Binomial Distribution

I have a question and im stuck have been asked to find the probability of losing at least once and exactly once I'll post my question with my answers down below
Appreciate any help

OP

6iii)

Original post by A0W0N

6iii)

At least once means

X \geq 1

.

Exactly once means

X=1

.

So for part (iii) you seek

P(X \geq 1)

... which can either be done by computing

P(X=1) + \ldots + P(X=6)

, or taking the shortcut by considering the fact that all

P(0 \leq X \leq 6) = 1

.

Reply 3

A0W0N

OP

9

Original post by RDKGames

At least once means

X \geq 1

.

Exactly once means

X=1

.

So for part (iii) you seek

P(X \geq 1)

... which can either be done by computing

P(X=1) + \ldots + P(X=6)

, or taking the shortcut by considering the fact that all

P(0 \leq X \leq 6) = 1

.

Can you explain the short method i dont understand how to work out x from that

Original post by A0W0N

Can you explain the short method i dont understand how to work out x from that

You're not supposed to 'work out X' it's a random variable which takes on values 0,1,...,6 and since it's binomially distributed you are able to compute the probabilities of it taking on any of these values.
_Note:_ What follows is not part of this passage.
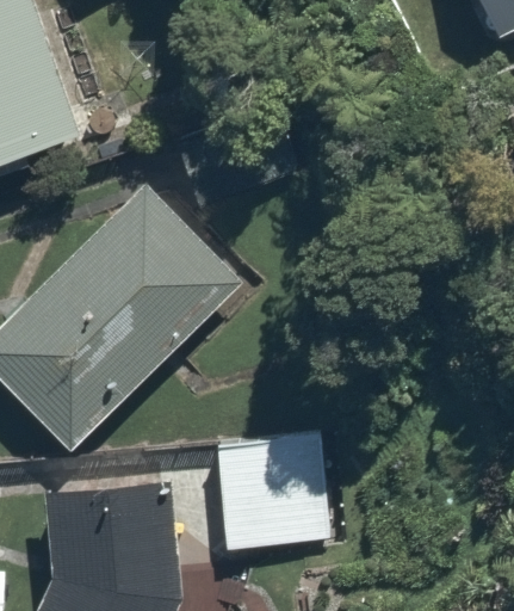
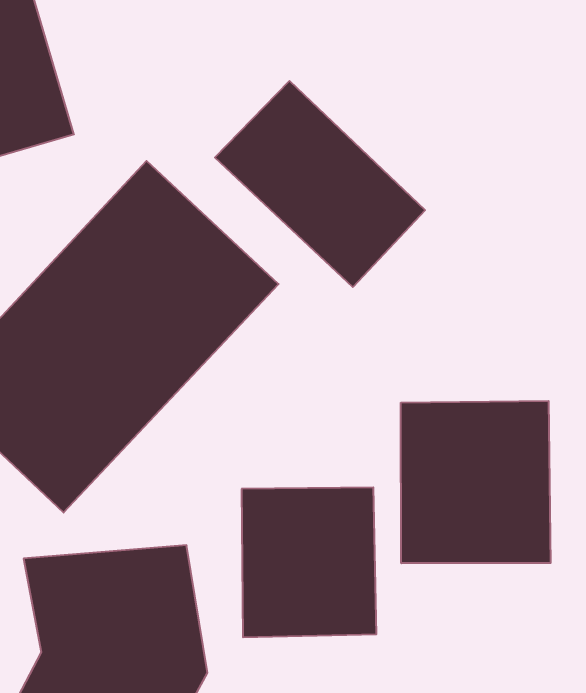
building: none -> [215,81,425,287]
building: none -> [401,401,551,563]

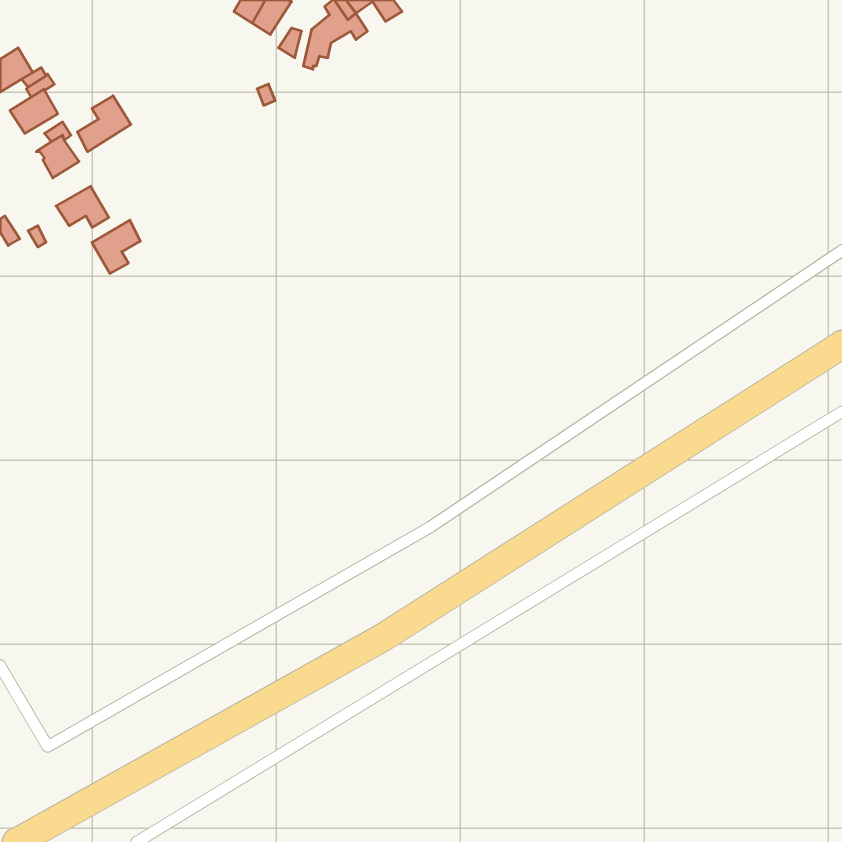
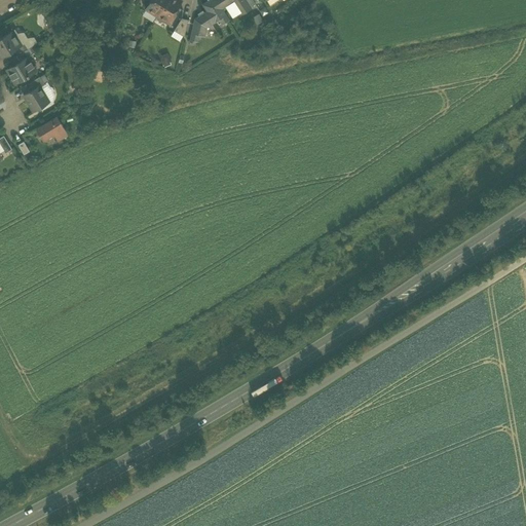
building: [77,96,131,152] -> none
building: [92,220,140,273] -> none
You can easily work out what each of

P(X=1), \ldots, P(X=6)

are and just add them up for

P(X \geq 1)

.

The reason I say there is a shortcut is because all probabilities add up to 1:

P(X=0) + P(X=1) + \ldots + P(X=6) = 1

and this is equivalent to

P(X=0) + P(X \geq 1) = 1

So just rearrange to get

P(X \geq 1) = 1-P(X=0)

Reply 5

A0W0N

OP

9

Original post by RDKGames

You're not supposed to 'work out X' it's a random variable which takes on values 0,1,...,6 and since it's binomially distributed you are able to compute the probabilities of it taking on any of these values.

You can easily work out what each of

P(X=1), \ldots, P(X=6)

are and just add them up for

P(X \geq 1)

.

The reason I say there is a shortcut is because all probabilities add up to 1:

P(X=0) + P(X=1) + \ldots + P(X=6) = 1

and this is equivalent to

P(X=0) + P(X \geq 1) = 1

So just rearrange to get

P(X \geq 1) = 1-P(X=0)

thankyou sooo much it just clicked i understand it now

Reply 6

A0W0N

OP

9

I have another question this is to do woth significance level, i just dont know which values to assign n and p to ill attach my working and the question

2ii)

im not sure if ive done the the X~B part right so i stopped

Original post by A0W0N

I have another question this is to do woth significance level, i just dont know which values to assign n and p to ill attach my working and the question

2ii)

im not sure if ive done the the X~B part right so i stopped

This is fine so far.

Under

H_0

we have that the number of times he rolls a 1 can be modelled by a random variable

X \sim B(12,\frac{1}{6})

.

The p-value is just going to represent the probability of rolling a ONE exactly 5 times out of 12. I.e. P(X=5)

Then for the last part you need to compare this to the significance level in order to say what the conclusion should be.

Reply 8

A0W0N

OP

9

Im sorry to keep asking but i dont know what i should set H(null) and H(one) to for this question and even if i did which year i would choose

6i)

There is my working although i think it is completely wrong

Original post by A0W0N

Im sorry to keep asking but i dont know what i should set H(null) and H(one) to for this question and even if i did which year i would choose

6i)

There is my working although i think it is completely wrong

You misunderstand the context.

The usual evidence over the history of the school shows that 2 out of 3 pupils achieve grades A-C. Since this is the accepted claim, it constitutes the null hypothesis.

Then a new tutor team steps in before a new academic year. The head of 6th form claims that this new tutor team will have an impact on the results. So we could get more pupils getting A-C grades, or less pupils. This constitutes a two-tailed alternate hypothesis.

After the year, it turns out that 16 out of 20 pupils got A-C grades. This is your sample and test statistic.

The head of maths says that this is an improvement due to a new teacher. An improvement claim means greater proportion of pupils getting A-C grades. Hence this implies an upper-tail test.

In your working out you should clearly define

p

to be the proportion of students achieving A-C grades, and define X to be your random variable distributed binomially which represents the number of students that obtain A-C grade.